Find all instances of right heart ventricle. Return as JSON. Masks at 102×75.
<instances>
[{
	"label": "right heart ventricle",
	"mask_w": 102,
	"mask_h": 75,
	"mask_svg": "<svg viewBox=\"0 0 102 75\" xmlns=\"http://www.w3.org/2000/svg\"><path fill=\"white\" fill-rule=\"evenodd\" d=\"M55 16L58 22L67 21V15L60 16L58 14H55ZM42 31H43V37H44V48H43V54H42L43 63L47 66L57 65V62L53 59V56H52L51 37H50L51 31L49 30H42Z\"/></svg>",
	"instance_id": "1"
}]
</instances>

********

Please set out the rows above as a numbered list, one line per number, skipping any blank lines.

1. Find all instances of right heart ventricle. Return as JSON. Masks at 102×75.
2. <instances>
3. [{
4. 	"label": "right heart ventricle",
5. 	"mask_w": 102,
6. 	"mask_h": 75,
7. 	"mask_svg": "<svg viewBox=\"0 0 102 75\" xmlns=\"http://www.w3.org/2000/svg\"><path fill=\"white\" fill-rule=\"evenodd\" d=\"M55 16L58 22L67 21V15L60 16L58 14H55ZM42 31H43V37H44V48H43V54H42L43 63L47 66L57 65V62L53 59V56H52L51 37H50L51 31L49 30H42Z\"/></svg>",
8. 	"instance_id": "1"
9. }]
10. </instances>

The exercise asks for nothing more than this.